Data extracted from a collection:
/---

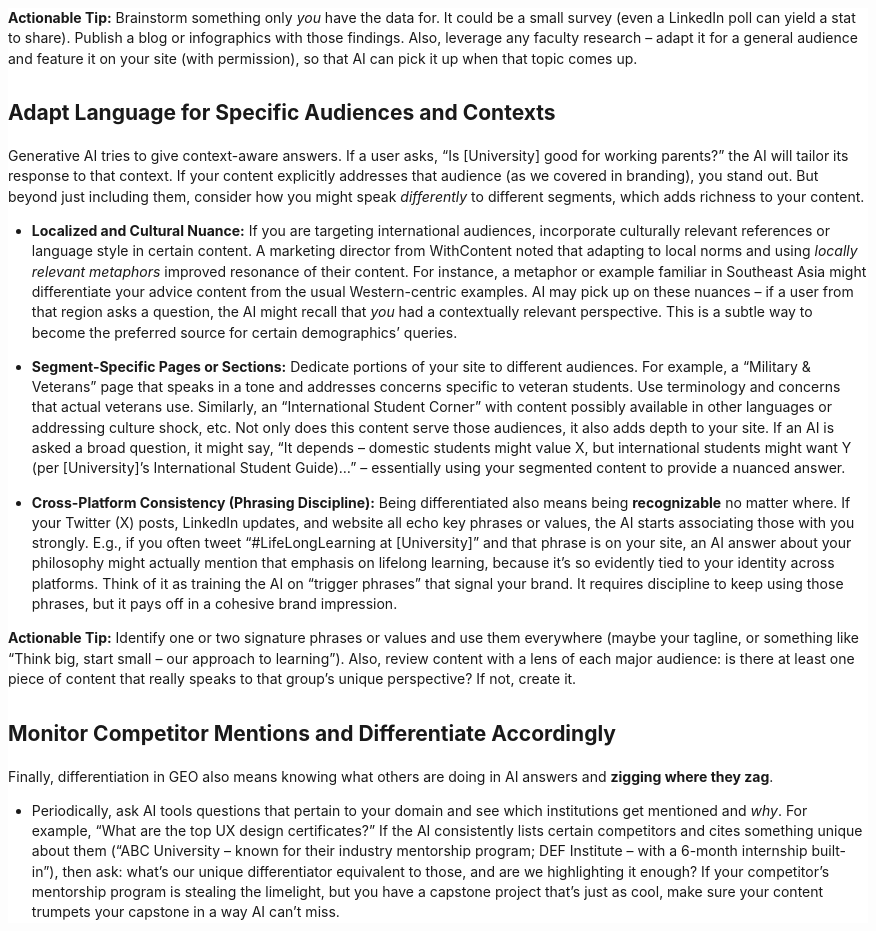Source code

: **Actionable Tip:** Brainstorm something only *you* have the data for. It could be a small survey (even a LinkedIn poll can yield a stat to share). Publish a blog or infographics with those findings. Also, leverage any faculty research – adapt it for a general audience and feature it on your site (with permission), so that AI can pick it up when that topic comes up.

## Adapt Language for Specific Audiences and Contexts

Generative AI tries to give context-aware answers. If a user asks, “Is \[University] good for working parents?” the AI will tailor its response to that context. If your content explicitly addresses that audience (as we covered in branding), you stand out. But beyond just including them, consider how you might speak *differently* to different segments, which adds richness to your content.

* **Localized and Cultural Nuance:** If you are targeting international audiences, incorporate culturally relevant references or language style in certain content. A marketing director from WithContent noted that adapting to local norms and using *locally relevant metaphors* improved resonance of their content. For instance, a metaphor or example familiar in Southeast Asia might differentiate your advice content from the usual Western-centric examples. AI may pick up on these nuances – if a user from that region asks a question, the AI might recall that *you* had a contextually relevant perspective. This is a subtle way to become the preferred source for certain demographics’ queries.

* **Segment-Specific Pages or Sections:** Dedicate portions of your site to different audiences. For example, a “Military & Veterans” page that speaks in a tone and addresses concerns specific to veteran students. Use terminology and concerns that actual veterans use. Similarly, an “International Student Corner” with content possibly available in other languages or addressing culture shock, etc. Not only does this content serve those audiences, it also adds depth to your site. If an AI is asked a broad question, it might say, “It depends – domestic students might value X, but international students might want Y (per \[University]’s International Student Guide)…” – essentially using your segmented content to provide a nuanced answer.

* **Cross-Platform Consistency (Phrasing Discipline):** Being differentiated also means being **recognizable** no matter where. If your Twitter (X) posts, LinkedIn updates, and website all echo key phrases or values, the AI starts associating those with you strongly. E.g., if you often tweet “#LifeLongLearning at \[University]” and that phrase is on your site, an AI answer about your philosophy might actually mention that emphasis on lifelong learning, because it’s so evidently tied to your identity across platforms. Think of it as training the AI on “trigger phrases” that signal your brand. It requires discipline to keep using those phrases, but it pays off in a cohesive brand impression.

**Actionable Tip:** Identify one or two signature phrases or values and use them everywhere (maybe your tagline, or something like “Think big, start small – our approach to learning”). Also, review content with a lens of each major audience: is there at least one piece of content that really speaks to that group’s unique perspective? If not, create it.

## Monitor Competitor Mentions and Differentiate Accordingly

Finally, differentiation in GEO also means knowing what others are doing in AI answers and **zigging where they zag**.

* Periodically, ask AI tools questions that pertain to your domain and see which institutions get mentioned and *why*. For example, “What are the top UX design certificates?” If the AI consistently lists certain competitors and cites something unique about them (“ABC University – known for their industry mentorship program; DEF Institute – with a 6-month internship built-in”), then ask: what’s our unique differentiator equivalent to those, and are we highlighting it enough? If your competitor’s mentorship program is stealing the limelight, but you have a capstone project that’s just as cool, make sure your content trumpets your capstone in a way AI can’t miss.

\---

**Description of the task**:
One stretch of the lines above is wanted, from the line that contains "topic comes up." through the line that contains "Generative AI tries". Output it exactly.

**Response**:
: **Actionable Tip:** Brainstorm something only *you* have the data for. It could be a small survey (even a LinkedIn poll can yield a stat to share). Publish a blog or infographics with those findings. Also, leverage any faculty research – adapt it for a general audience and feature it on your site (with permission), so that AI can pick it up when that topic comes up.

## Adapt Language for Specific Audiences and Contexts

Generative AI tries to give context-aware answers. If a user asks, “Is \[University] good for working parents?” the AI will tailor its response to that context. If your content explicitly addresses that audience (as we covered in branding), you stand out. But beyond just including them, consider how you might speak *differently* to different segments, which adds richness to your content.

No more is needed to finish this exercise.